| HN Mirror

Y	Hacker News new \| ask \| show \| jobs

by quapster 152 days ago

Joins are where the abstraction leak between “relational algebra” and “physics of the cluster” becomes impossible to ignore.

On paper, join order is a combinatorial search over equivalent expressions. In reality, you’re optimizing over three very non-relational constraints: data distribution (where bytes actually live), cardinality estimation (how wrong your stats are), and memory/network contention (what everyone else is running). That’s why so many OLAP setups quietly give up and denormalize: not because joins are conceptually hard, but because getting good enough plans under bad stats and skewed data is brutally hard and very user-visible when it fails.

What’s interesting about systems like StarRocks, ClickHouse, DuckDB, etc is that they’re implicitly making a bet: “we can push the optimizer and execution engine far enough that normalized schemas become operationally cheaper than the hacks (wide tables, pre-joined materializations, bespoke streaming DAGs).” If that bet holds, the real win isn’t just faster joins, it’s shifting complexity back from application-specific pipelines into a general-purpose optimizer that can be improved once and benefit everyone.

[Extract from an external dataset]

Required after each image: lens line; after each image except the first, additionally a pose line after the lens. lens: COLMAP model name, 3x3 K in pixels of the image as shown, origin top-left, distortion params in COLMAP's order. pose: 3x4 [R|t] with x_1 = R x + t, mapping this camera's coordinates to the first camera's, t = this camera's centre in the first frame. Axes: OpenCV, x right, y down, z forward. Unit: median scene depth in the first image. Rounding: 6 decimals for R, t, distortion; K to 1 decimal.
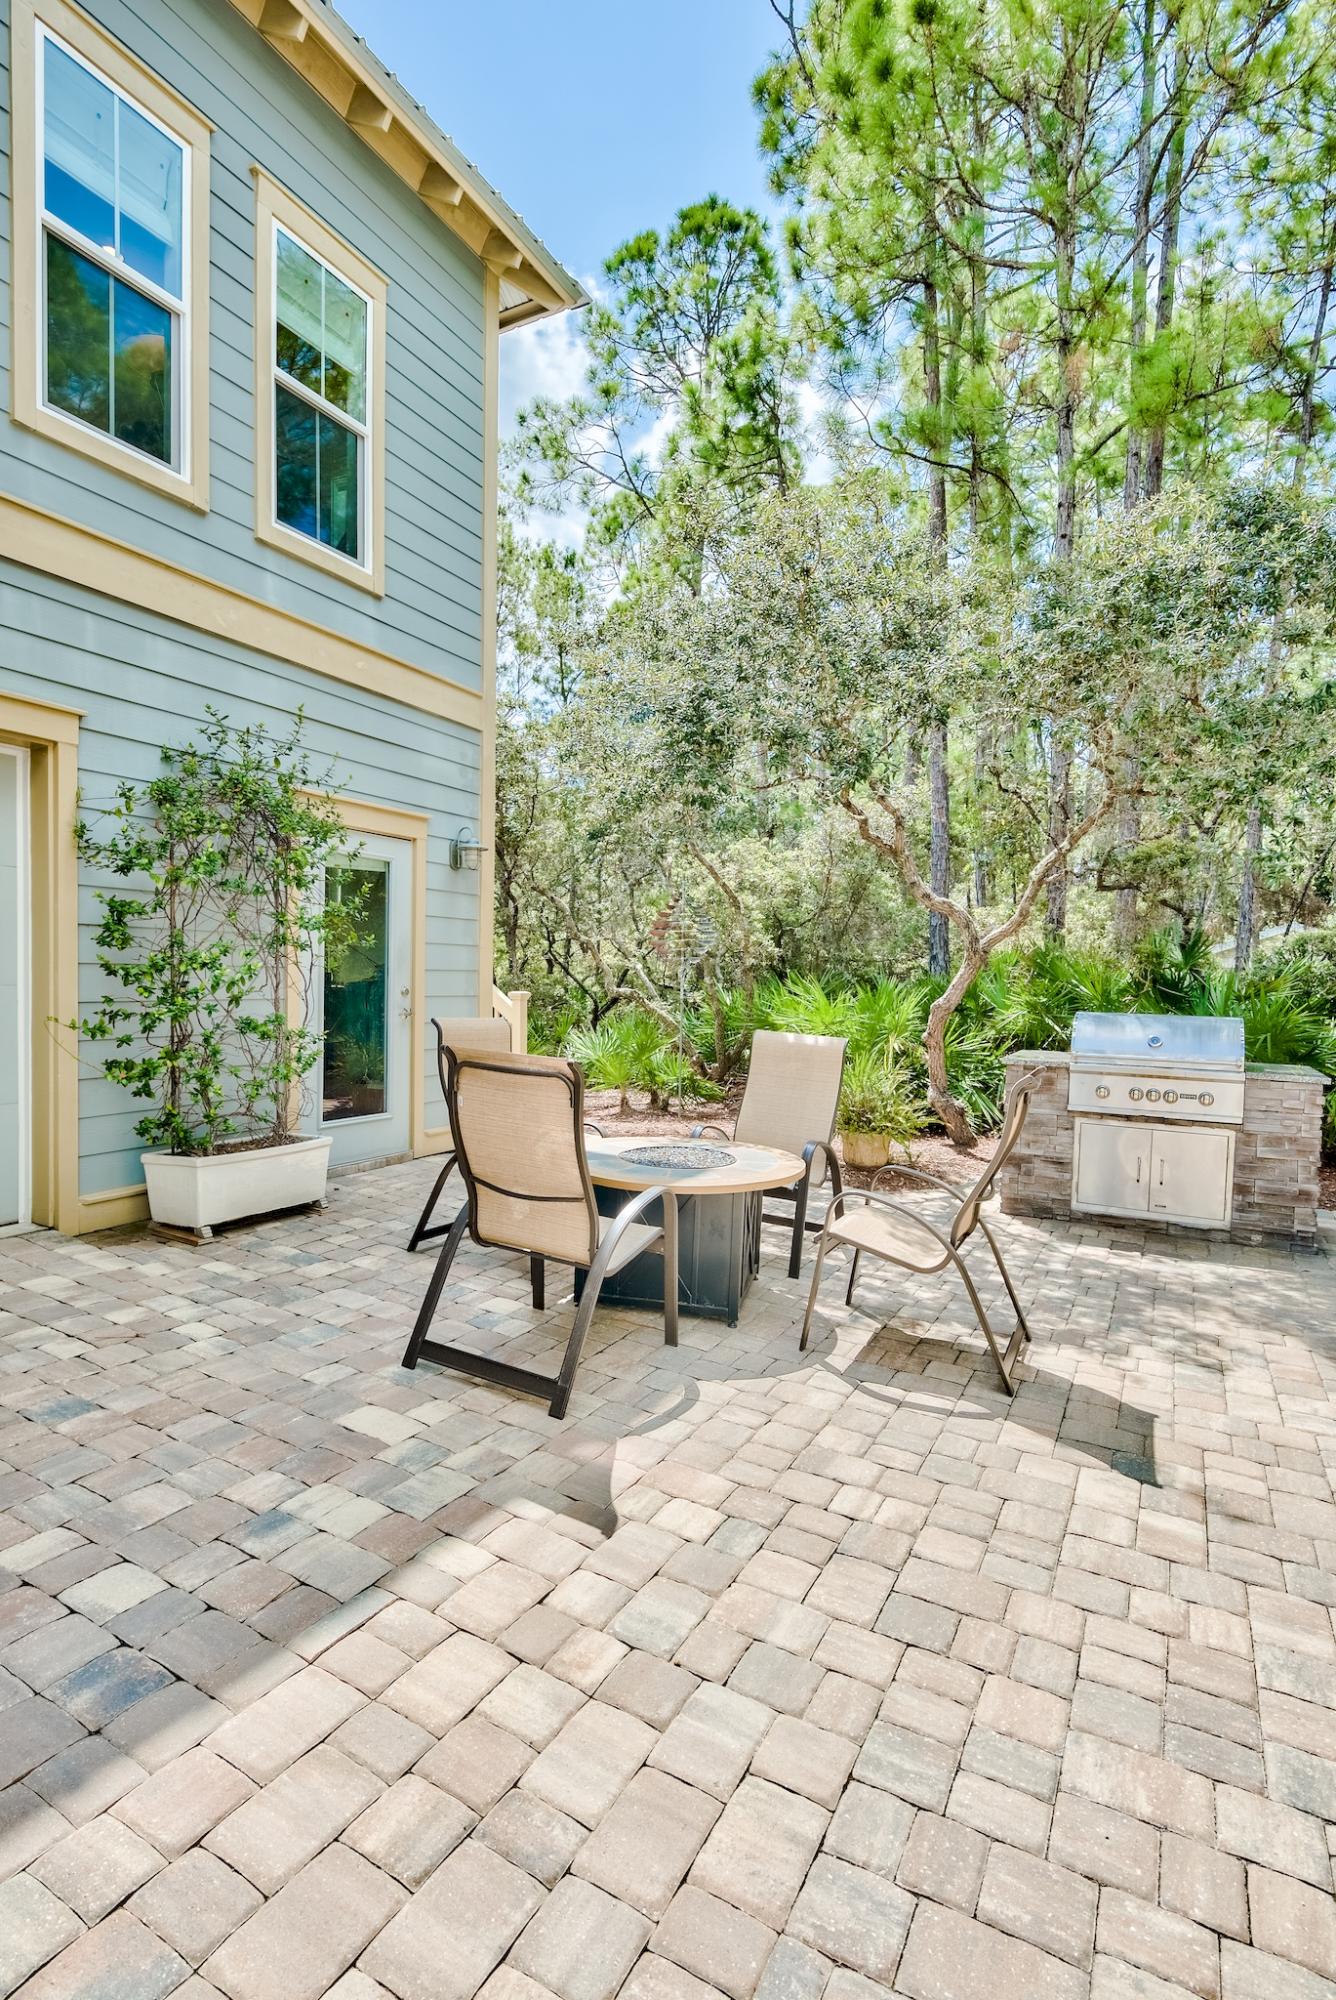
lens RADIAL K [[946.3, 0, 693.2], [0, 946.3, 1011.1], [0, 0, 1]] dist [-0.003221, 0.000236]
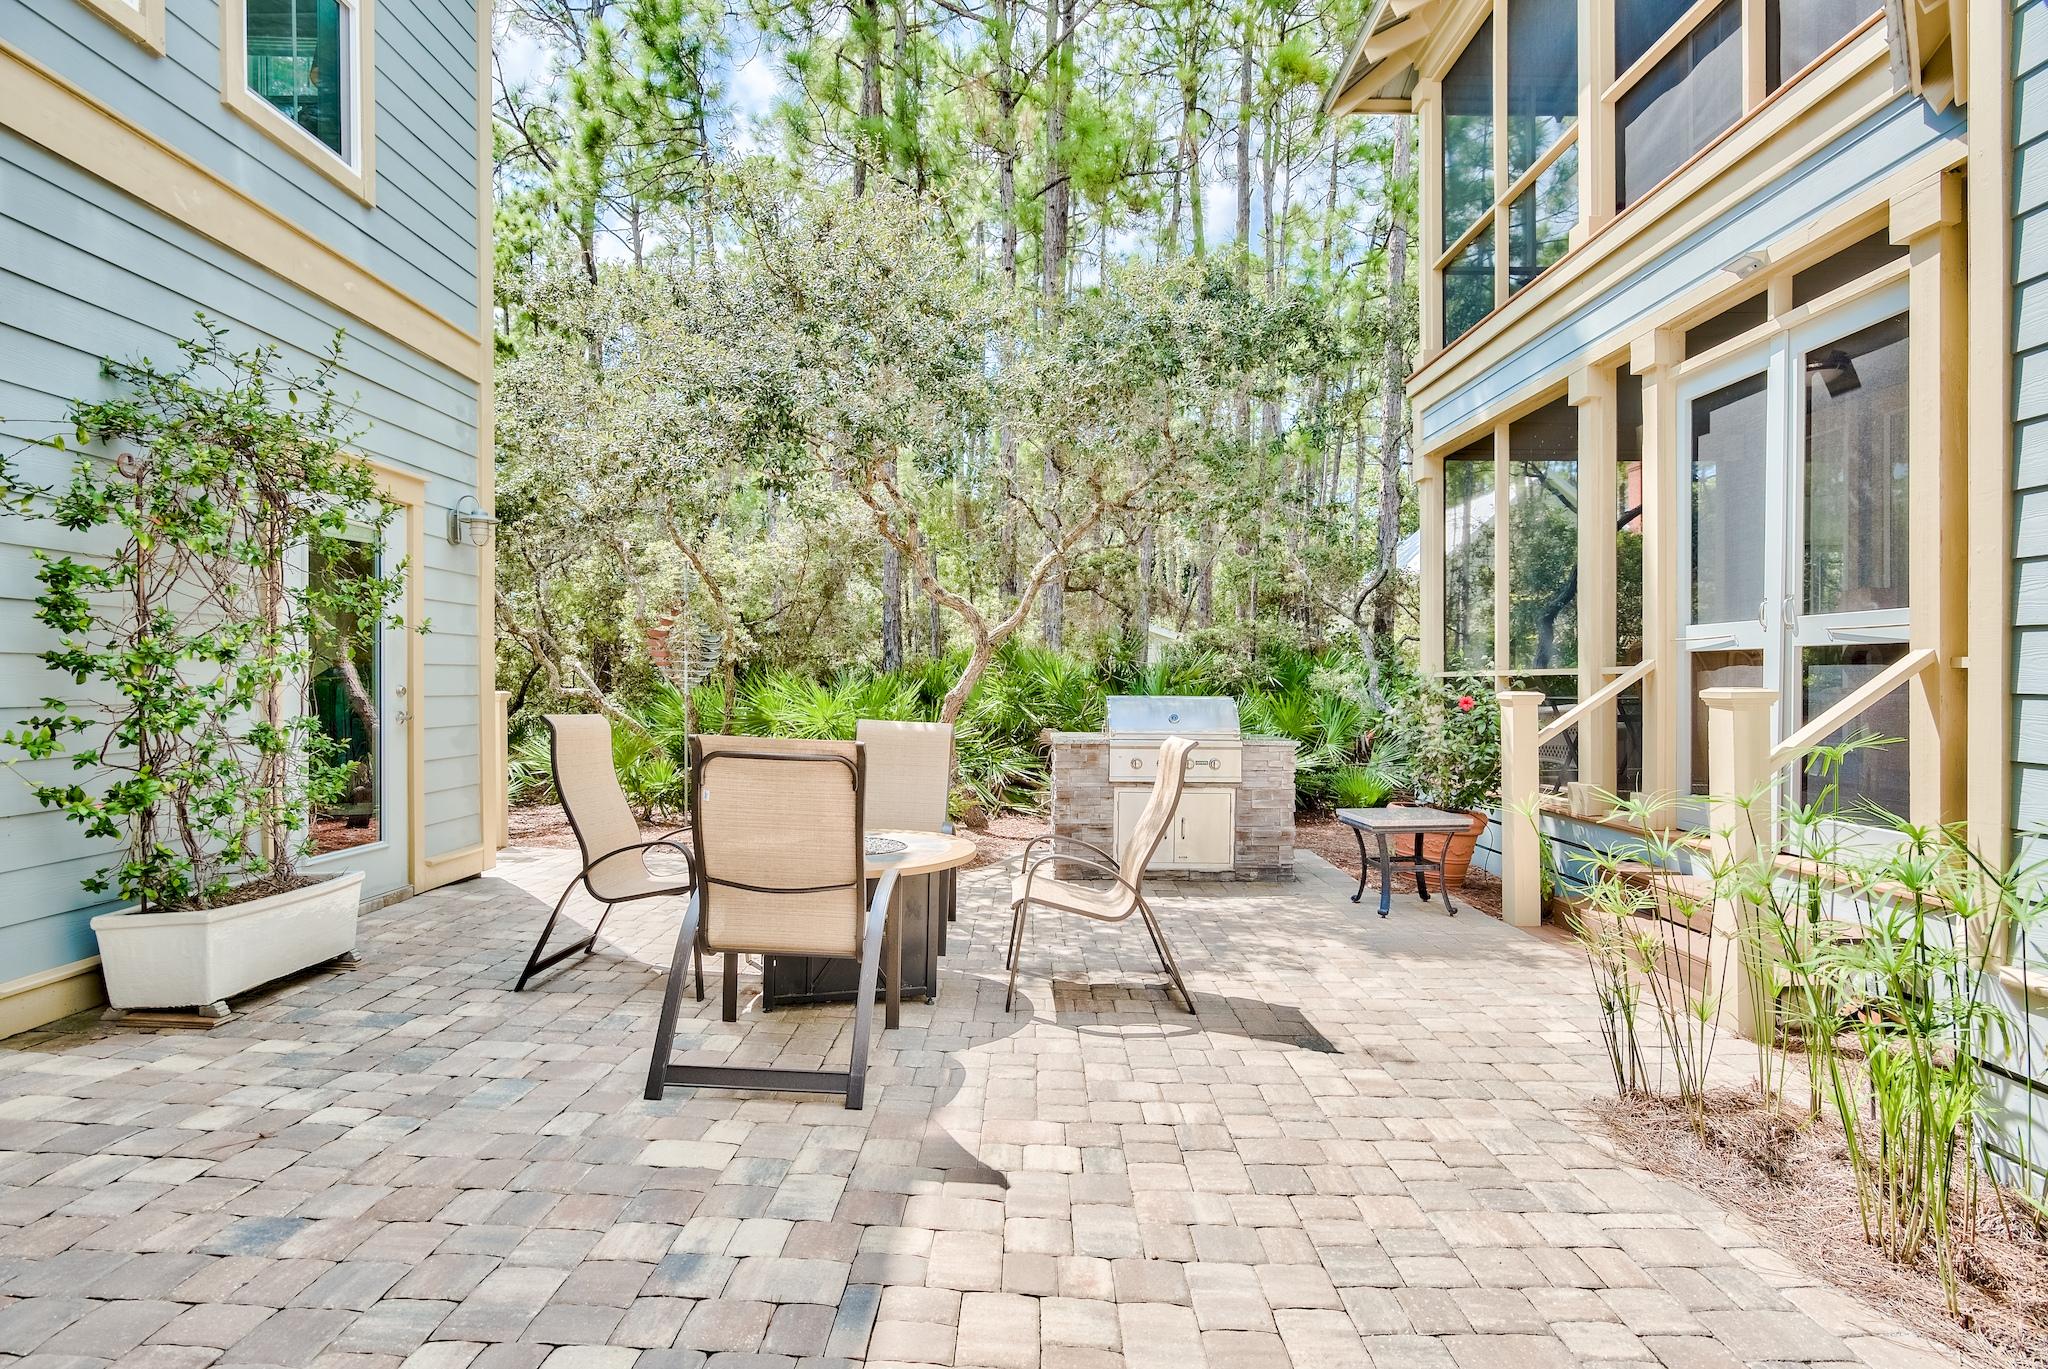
lens RADIAL K [[969.0, 0, 1023.4], [0, 969.0, 692.4], [0, 0, 1]] dist [-0.003221, 0.000236]
pose [[0.885875, -0.021782, 0.463413, -0.299892], [0.031656, 0.999407, -0.013538, 0.012760], [-0.462843, 0.026663, 0.886039, 0.015300]]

The irony is that the more powerful the optimizer, the more your “logical” schema becomes a performance API surface. A small change in constraints, stats collection, or distribution keys can be worth more than any new feature, but it’s also harder to reason about than “this table is pre-joined.” So we’re trading one kind of complexity (manual denormalization and backfills) for another (making the cost model and distribution-aware planner smart enough to not shoot you in the foot).